The students are just as taken by the 25-year-old's warm, Nova Scotia-accented voice as they are by her appearance: the two sharp blond streaks that frame her dark brown locks, her tiny gold nose ring, two gold pendants, six rings, countless bracelets and the sparkly gem that's been temporarily glued to her right incisor. A few might have even spotted a wrist tattoo—one of eight on her body—poking out of her left sleeve. The preteen crew, with their own funky fashion statements, feel they can relate to Elizabeth. And that makes her message even more powerful.

"This is your problem," she says, drawing a small dot on the chalkboard, "and it requires a decision." She asks them to imagine that a classmate has drawn a big black-marker line through a poster they've worked on for a week. They'd felt so proud of their creation: what would they do? "Do the same to their poster?" says a girl with long blond hair. "OK," says Elizabeth, drawing a circle around the dot. "But this lands you both in the principal's office."

"Beat them up?" offers a boy in a black sweatshirt. Elizabeth smiles, a deep dimple appearing in her right cheek, and draws another circle. "That will also get you in trouble. And look how big your problem is now," she says, pointing to the rings around the dot.

The students don't know it, but Elizabeth's own teen years in Halifax looked a lot like the layers of circles she's drawn on the chalkboard. When she was in Grade 7—just a year older than these kids—she rebelled against her police officer dad and family-support worker mom by hanging out with a bad group of kids. First, she was using drugs, then selling them. Elizabeth's parents had to search through her desk drawers and school bags. By age 14, she was running away from home; by 16, she'd left for good. "I was putting my home at risk," she says. "My father's job was at risk."

Elizabeth's anger soon morphed into violence and she got into fights. She was up on charges. She went to court. She was abused by a few boyfriends.
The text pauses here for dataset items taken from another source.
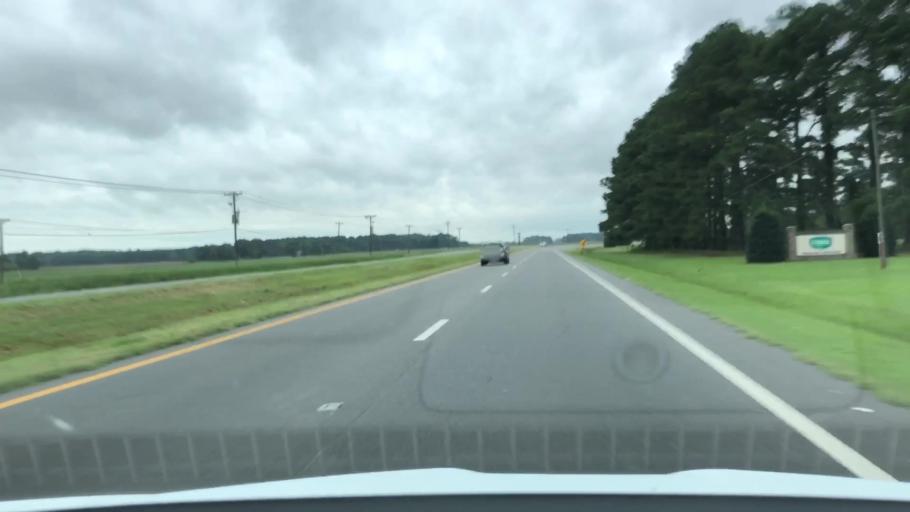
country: US
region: North Carolina
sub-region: Lenoir County
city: La Grange
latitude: 35.2602
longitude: -77.7095
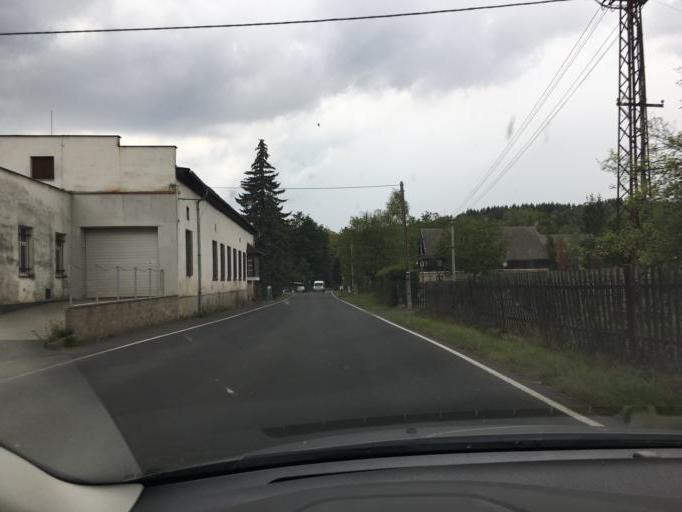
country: CZ
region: Ustecky
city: Ceska Kamenice
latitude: 50.8046
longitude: 14.3645
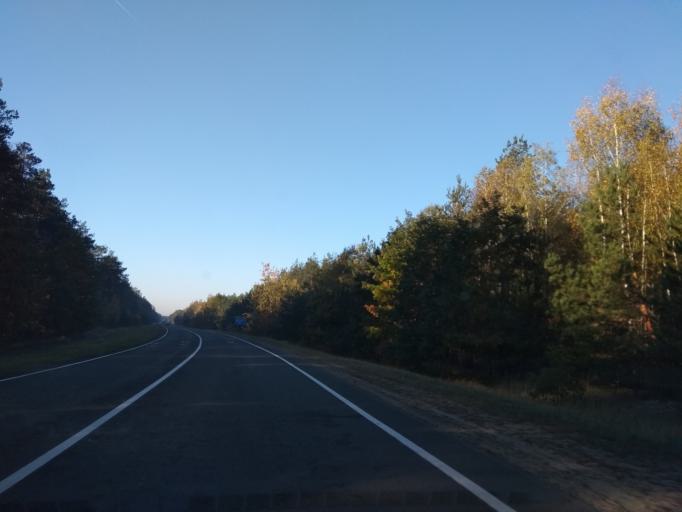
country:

Then, the circle around the first problem got even bigger: at 17, Elizabeth called her parents to tell them she was pregnant. "I just didn't have what it takes to make that circle smaller," she says.

But that was then. Today, Elizabeth is the proud single mom of six-year-old Montanna. She has rebuilt her relationship with her family and she's a university graduate who's pursuing her career in the criminal justice field. Helping youth, like the soon-to-be-teens in this class, has become her passion: "If I leave the classroom and I've prevented just one of them from committing a crime, I feel pretty good."

No wonder Elizabeth's mom, Norma Cooke, nominated her daughter as a Chatelaine Soul Model. Norma couldn't be prouder. "It could have all turned out so differently," she says of Elizabeth's life. "Why didn't it? Her determination has a lot to do with it. She could have said, 'Poor me,' but she didn't."